▶ [Assigned task]
Please copy each line of the listing that includes the string "lines".

▶ [Listed entries]
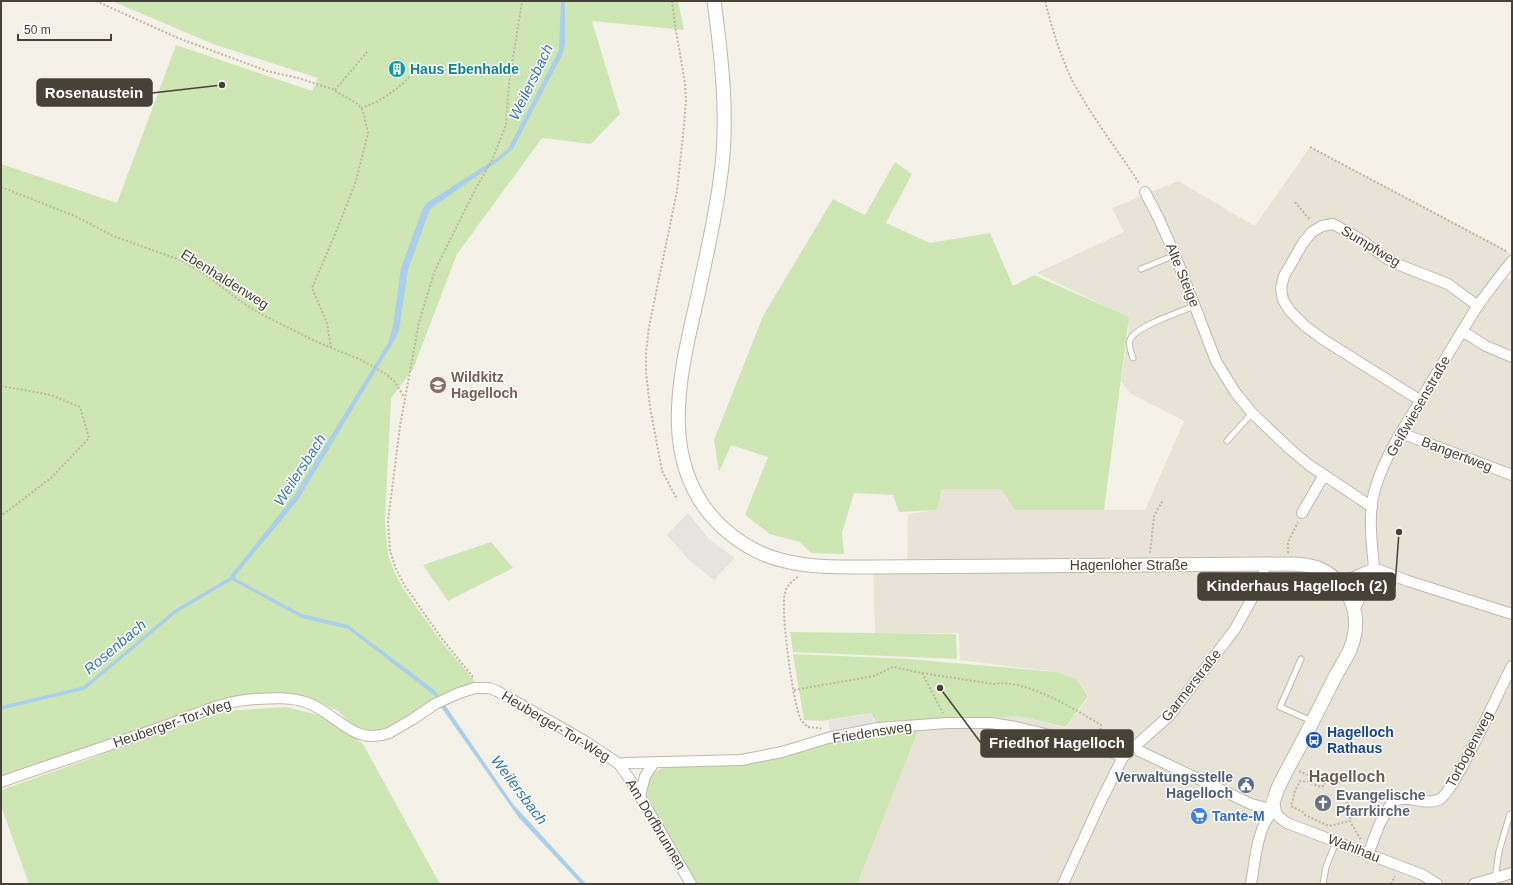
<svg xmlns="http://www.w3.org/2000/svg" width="1513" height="885" font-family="Arial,sans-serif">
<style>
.residential{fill:#e7e3d7}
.green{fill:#cee6b4}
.parking{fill:#e5e4e1}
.water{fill:#a9cfed}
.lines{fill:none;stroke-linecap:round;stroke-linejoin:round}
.stream{stroke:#a9cfed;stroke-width:3.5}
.service-casing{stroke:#bfb9ac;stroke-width:7}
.minor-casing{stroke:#bfb9ac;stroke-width:12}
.tertiary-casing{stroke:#bfb9ac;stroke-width:15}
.path{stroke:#c0b59e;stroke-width:2;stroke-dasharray:2 2;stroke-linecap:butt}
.service{stroke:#fff;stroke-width:5}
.minor{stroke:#fff;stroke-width:10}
.tertiary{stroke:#fff;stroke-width:13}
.labels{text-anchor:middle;stroke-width:3;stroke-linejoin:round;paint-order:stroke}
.culture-label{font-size:14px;font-weight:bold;fill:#0d838f;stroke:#fff;text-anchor:start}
.street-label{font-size:14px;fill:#474238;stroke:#fff}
.education-label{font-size:14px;font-weight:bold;fill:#785e54;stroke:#fff;text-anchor:start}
.transit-label{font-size:14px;font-weight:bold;fill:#164399;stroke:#fff;text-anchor:start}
.service-label{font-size:14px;font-weight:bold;fill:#4e5e75;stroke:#fff;text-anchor:end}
.worship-label{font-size:14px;font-weight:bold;fill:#5b616d;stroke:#fff;text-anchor:start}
.shop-label{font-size:14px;font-weight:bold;fill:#366cbe;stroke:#fff;text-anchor:start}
.water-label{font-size:15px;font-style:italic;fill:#3578af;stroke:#fff}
.quarter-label{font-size:16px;font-weight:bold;fill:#6a604f;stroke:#fff}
.leader{fill:none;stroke:#474238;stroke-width:1.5}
.callout-dot{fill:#474238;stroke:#fff;stroke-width:1.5}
.callout{fill:#474238;stroke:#474238;stroke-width:1.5}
.callout-label{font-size:15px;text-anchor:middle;font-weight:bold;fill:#fff}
</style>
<rect width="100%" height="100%" fill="#f4f1e9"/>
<path class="residential" d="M 1310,147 L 1495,244 L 1512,255 L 1512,261 L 1501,275 L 1512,280 L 1512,884 L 857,884 L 921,721 L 1018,716 L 1066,728 L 1089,696 L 1076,679 L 1057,672 L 960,660 L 959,633 L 875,633 L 873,567 L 907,566 L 908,514 L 937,510 L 942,489 L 1001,489 L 1015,510 L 1145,510 L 1184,421 L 1130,393 L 1121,381 L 1129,328 L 1117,312 L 1037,273 L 1124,232 L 1112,208 L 1178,181 L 1255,226 Z"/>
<path class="green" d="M 112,1 L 678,1 L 684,30 L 592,21 L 620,114 L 591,144 L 542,138 L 457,254 L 413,369 L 391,398 L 385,519 L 388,554 L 394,571 L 403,588 L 440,640 L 478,685 L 415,711 L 380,732 L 357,730 L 338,711 L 317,701 L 290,695 L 251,695 L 148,727 L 1,776 L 1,164 L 117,203 L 176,45 L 312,91 L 318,78 L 213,44 Z
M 895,162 L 912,174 L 886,223 L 930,243 L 990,233 L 1013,286 L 1034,275 L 1129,317 L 1104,510 L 1015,510 L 1001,489 L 942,489 L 937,510 L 899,512 L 893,495 L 854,493 L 842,533 L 844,554 L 811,553 L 800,542 L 770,534 L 745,515 L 768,457 L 731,445 L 719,472 L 714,440 L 763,316 L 833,199 L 865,215 Z
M 491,542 L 513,568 L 448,601 L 423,565 Z
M 790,632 L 956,634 L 957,659 L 793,652 Z
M 793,654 L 908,659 L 1057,672 L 1076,679 L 1088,696 L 1066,727 L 1018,716 L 877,724 L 871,713 L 822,721 L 804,720 Z
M 286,707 L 327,717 L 363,744 L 440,884 L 29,884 L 1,806 L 1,790 L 225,711 Z
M 919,728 L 857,884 L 695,884 L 647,797 L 647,786 L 650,777 L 658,770 L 670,765 L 741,764 L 829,740 L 879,730 Z"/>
<path class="parking" d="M 688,513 L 709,539 L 735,558 L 714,580 L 689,560 L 667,535 Z
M 1311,676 L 1318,679 L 1310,696 L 1303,693 Z
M 872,713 L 874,724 L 830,732 L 828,721 Z"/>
<path class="water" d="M 561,1 L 565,1 L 565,45 L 563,53 L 513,149 L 497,162 L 430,209 L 408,270 L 399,330 L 395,339 L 298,500 L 235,576 L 236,579 L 240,581 L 302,614 L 348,625 L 432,688 L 436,692 L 513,804 L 586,884 L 581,884 L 519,818 L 441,707 L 434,695 L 348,629 L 302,618 L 232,580 L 231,575 L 294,496 L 388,343 L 393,326 L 401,268 L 423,208 L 428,202 L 497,158 L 508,149 L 559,50 Z"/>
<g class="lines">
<path class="stream" d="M 1,708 L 84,688 L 176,611 L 232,578"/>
<defs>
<path id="service" d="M 1141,269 L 1175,255
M 1133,358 C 1131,352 1128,346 1130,340 C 1134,327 1182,311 1195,306
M 1227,441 L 1252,413
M 1301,659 L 1280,707 L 1312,721
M 1495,879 L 1499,851 L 1510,814
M 1323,884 L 1326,867 L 1336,842"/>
<path id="minor" d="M 1145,192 L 1158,217 L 1175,255 L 1216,361 L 1235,392 L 1252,413 L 1291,450 L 1309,465 L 1372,507
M 1462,331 L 1486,346 L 1512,357
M 1421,401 L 1324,340 L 1305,326 L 1290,311 L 1283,300 L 1281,288 L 1284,276 L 1303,243 L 1312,232 L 1322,226 L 1333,224 L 1360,239 L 1386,258 L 1397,264 L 1448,284 L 1478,306
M 1401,433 L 1512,475
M 1302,513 L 1324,475
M 1340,583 L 1374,568 C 1372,544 1368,517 1374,493 C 1383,458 1404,428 1422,398 C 1440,368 1458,337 1477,307 C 1488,291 1500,276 1512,261
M 1355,608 L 1374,568 L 1408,581 L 1512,614
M 1133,748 L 1251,804 L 1274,810
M 619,764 L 626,763 L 741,760 L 782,752 L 828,738 L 878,728 L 947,723 L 991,723 L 1016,727 L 1100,747 L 1123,757
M 1,782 C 54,763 108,746 162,727 C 193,716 223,700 257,699 C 274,698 292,697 308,703 C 339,715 353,746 389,733 L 413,719 L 435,704 L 459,693 L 475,688 L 489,688 L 497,691 L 583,740 L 619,764 L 631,781 L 691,884
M 640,796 L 645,776 L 654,763
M 1274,810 L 1279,817 L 1287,823 L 1423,875 L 1437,884
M 1368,854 L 1380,823 L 1392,802 C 1407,793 1425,807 1440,799 C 1455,791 1500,688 1512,666
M 1063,884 L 1101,801 L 1123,757 L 1170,715 L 1235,629 L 1259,586 L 1264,572 L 1264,564
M 1251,884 C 1255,862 1257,826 1274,810
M 1474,884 L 1512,873"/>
<path id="tertiary" d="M 714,1 C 722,60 729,122 720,181 C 715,219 706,257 698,295 C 680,374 655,465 723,528 C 741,544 762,556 785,561 C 813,568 844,567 873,567 L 1288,564 C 1298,564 1309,565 1318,568 C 1344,579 1359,605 1355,632 C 1353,650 1342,663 1334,679 C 1323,701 1312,723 1301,744 C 1293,759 1285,773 1278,788 L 1273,802 L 1274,810"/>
</defs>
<use href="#service" class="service-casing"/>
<use href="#minor" class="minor-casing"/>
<use href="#tertiary" class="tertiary-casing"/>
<path class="path" d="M 96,1 L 178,38 L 267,71 L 298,78 L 332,89 L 358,104 L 363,111 L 368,133 L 356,181 L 336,232 L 312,288 L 327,323 L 331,348
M 672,1 L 675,25 L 685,83 L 686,100 L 684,126 L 677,191 L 649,327 L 646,352 L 646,373 L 650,407 L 662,471 L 677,499
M 1045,1 C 1052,28 1060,55 1072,80 C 1091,116 1117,149 1139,183
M 335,90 L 367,52
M 361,108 C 380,102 397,90 410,76
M 1310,147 L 1506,251
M 1,187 L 75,216 L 113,236 L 183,261 L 206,275 L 243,303 L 263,315 L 315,341 L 361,360 L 386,374 L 395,382 L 404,397
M 1295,202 L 1310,220
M 1,386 L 51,395 L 80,407 L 89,438 L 51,478 L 1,516
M 1150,553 L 1154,516 L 1163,500
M 1288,553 L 1288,542 L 1298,522
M 798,577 C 792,581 787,585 785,593 C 780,608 793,705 801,720 C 803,722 806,725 807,727 L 820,728 L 821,729
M 922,673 L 943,713
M 473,677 L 442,639 L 405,586 L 396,569 L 390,551 L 388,521 L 400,426 L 419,322 L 435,270 L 476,188 L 492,160 L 506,125 L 509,83 L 522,1
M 794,690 L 874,676 L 893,667 L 922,673 L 993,684 C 1025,678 1074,709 1101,725 L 1100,736
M 1299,771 L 1325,783 L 1325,785 L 1321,787 L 1308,782 L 1300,781 L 1295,791 L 1291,806 L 1303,812 L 1305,815 L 1329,826 L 1350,821 L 1361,840
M 1347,802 L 1351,808 L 1350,821
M 1391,884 L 1395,876"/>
<use href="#service" class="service"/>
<use href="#minor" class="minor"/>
<use href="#tertiary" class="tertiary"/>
</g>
<defs>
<symbol id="building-disc" viewBox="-11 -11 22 22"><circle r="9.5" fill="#0f9aa8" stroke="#fff"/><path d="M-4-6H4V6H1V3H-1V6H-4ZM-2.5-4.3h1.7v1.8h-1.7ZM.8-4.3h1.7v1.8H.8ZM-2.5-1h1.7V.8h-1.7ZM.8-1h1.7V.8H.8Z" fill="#fff"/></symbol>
<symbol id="school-disc" viewBox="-11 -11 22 22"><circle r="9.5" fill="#8d6e63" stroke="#fff"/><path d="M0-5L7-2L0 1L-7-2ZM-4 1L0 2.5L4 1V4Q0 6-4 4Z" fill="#fff"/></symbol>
<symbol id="bus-disc" viewBox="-11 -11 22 22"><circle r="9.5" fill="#1a4fb4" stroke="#fff"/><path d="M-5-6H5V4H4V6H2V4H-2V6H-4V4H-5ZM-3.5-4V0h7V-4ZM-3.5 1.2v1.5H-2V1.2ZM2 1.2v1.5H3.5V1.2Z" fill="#fff"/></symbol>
<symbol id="civic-disc" viewBox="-11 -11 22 22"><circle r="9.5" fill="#5c6f8a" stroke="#fff"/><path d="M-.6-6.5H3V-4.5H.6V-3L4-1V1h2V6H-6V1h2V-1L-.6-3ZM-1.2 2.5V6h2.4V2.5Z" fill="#fff"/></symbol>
<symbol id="church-disc" viewBox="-11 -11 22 22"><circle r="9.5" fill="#6b7280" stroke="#fff"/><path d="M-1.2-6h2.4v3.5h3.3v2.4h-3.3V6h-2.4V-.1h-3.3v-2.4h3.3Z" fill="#fff"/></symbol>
<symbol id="supermarket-disc" viewBox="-11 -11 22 22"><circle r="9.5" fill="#3f7fe0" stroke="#fff"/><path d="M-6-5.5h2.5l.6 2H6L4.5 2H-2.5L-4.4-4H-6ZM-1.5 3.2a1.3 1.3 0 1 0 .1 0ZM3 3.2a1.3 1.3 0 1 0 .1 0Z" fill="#fff"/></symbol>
</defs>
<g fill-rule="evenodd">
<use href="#building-disc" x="387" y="59" width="20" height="20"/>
<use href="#school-disc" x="428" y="375" width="20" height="20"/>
<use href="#bus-disc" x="1304" y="730" width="20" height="20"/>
<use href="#civic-disc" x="1236" y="775" width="20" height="20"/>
<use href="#church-disc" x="1313" y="793" width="20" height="20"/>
<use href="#supermarket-disc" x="1189" y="806" width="20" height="20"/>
</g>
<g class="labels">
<g class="culture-label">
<text x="410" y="74">Haus Ebenhalde</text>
</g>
<g class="street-label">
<text transform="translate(1371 246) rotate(31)" y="5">Sumpfweg</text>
<text transform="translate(1183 275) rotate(68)" y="5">Alte Steige</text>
<text transform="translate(225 279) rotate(32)" y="5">Ebenhaldenweg</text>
<text transform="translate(1418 406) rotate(-60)" y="5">Geißwiesenstraße</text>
<text transform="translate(1457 454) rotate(21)" y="5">Bangertweg</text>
<text x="1129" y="570">Hagenloher Straße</text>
<text transform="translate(1191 685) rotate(-52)" y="5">Garmerstraße</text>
<text transform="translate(172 723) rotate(-19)" y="5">Heuberger-Tor-Weg</text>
<text transform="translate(556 726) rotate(31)" y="5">Heuberger-Tor-Weg</text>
<text transform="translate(872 732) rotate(-9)" y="5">Friedensweg</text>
<text transform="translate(1469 749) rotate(-62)" y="5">Torbogenweg</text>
<text transform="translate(656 824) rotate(59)" y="5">Am Dorfbrunnen</text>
<text transform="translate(1354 848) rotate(21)" y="5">Wahlhau</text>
</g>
<g class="education-label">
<text x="451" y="382">Wildkitz<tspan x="451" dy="16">Hagelloch</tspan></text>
</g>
<g class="transit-label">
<text x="1327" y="737">Hagelloch<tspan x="1327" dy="16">Rathaus</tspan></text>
</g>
<g class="service-label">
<text x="1233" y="782">Verwaltungsstelle<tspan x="1233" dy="16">Hagelloch</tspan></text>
</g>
<g class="worship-label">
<text x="1336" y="800">Evangelische<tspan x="1336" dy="16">Pfarrkirche</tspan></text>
</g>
<g class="shop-label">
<text x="1212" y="821">Tante-M</text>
</g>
<g class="water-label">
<text transform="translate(531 82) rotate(-64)" y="5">Weilersbach</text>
<text transform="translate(300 470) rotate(-57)" y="5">Weilersbach</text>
<text transform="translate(115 647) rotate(-40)" y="5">Rosenbach</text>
<text transform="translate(519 790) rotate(53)" y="5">Weilersbach</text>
</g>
<g class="quarter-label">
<text x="1347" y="782">Hagelloch</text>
</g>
</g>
<path class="leader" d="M222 85L152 93M1399 532L1395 586M940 688L981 743"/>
<g class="callout-dot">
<circle cx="222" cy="85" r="4"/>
<circle cx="1399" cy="532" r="4"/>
<circle cx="940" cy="688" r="4"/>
</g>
<g class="callout">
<rect x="37" y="79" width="115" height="27" rx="4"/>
<rect x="1198" y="573" width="197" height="27" rx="4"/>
<rect x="981" y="730" width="152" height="27" rx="4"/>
</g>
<g class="callout-label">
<text x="94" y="98">Rosenaustein</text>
<text x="1297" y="591">Kinderhaus Hagelloch (2)</text>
<text x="1057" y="748">Friedhof Hagelloch</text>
</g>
<rect width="1513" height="885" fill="none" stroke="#474238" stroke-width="4"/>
<path d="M18 34v6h93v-6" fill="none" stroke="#474238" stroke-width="2"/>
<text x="24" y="34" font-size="12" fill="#474238" stroke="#ffffff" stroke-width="3" paint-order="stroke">50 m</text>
</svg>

▶ [Exercise solution]
.lines{fill:none;stroke-linecap:round;stroke-linejoin:round}
<g class="lines">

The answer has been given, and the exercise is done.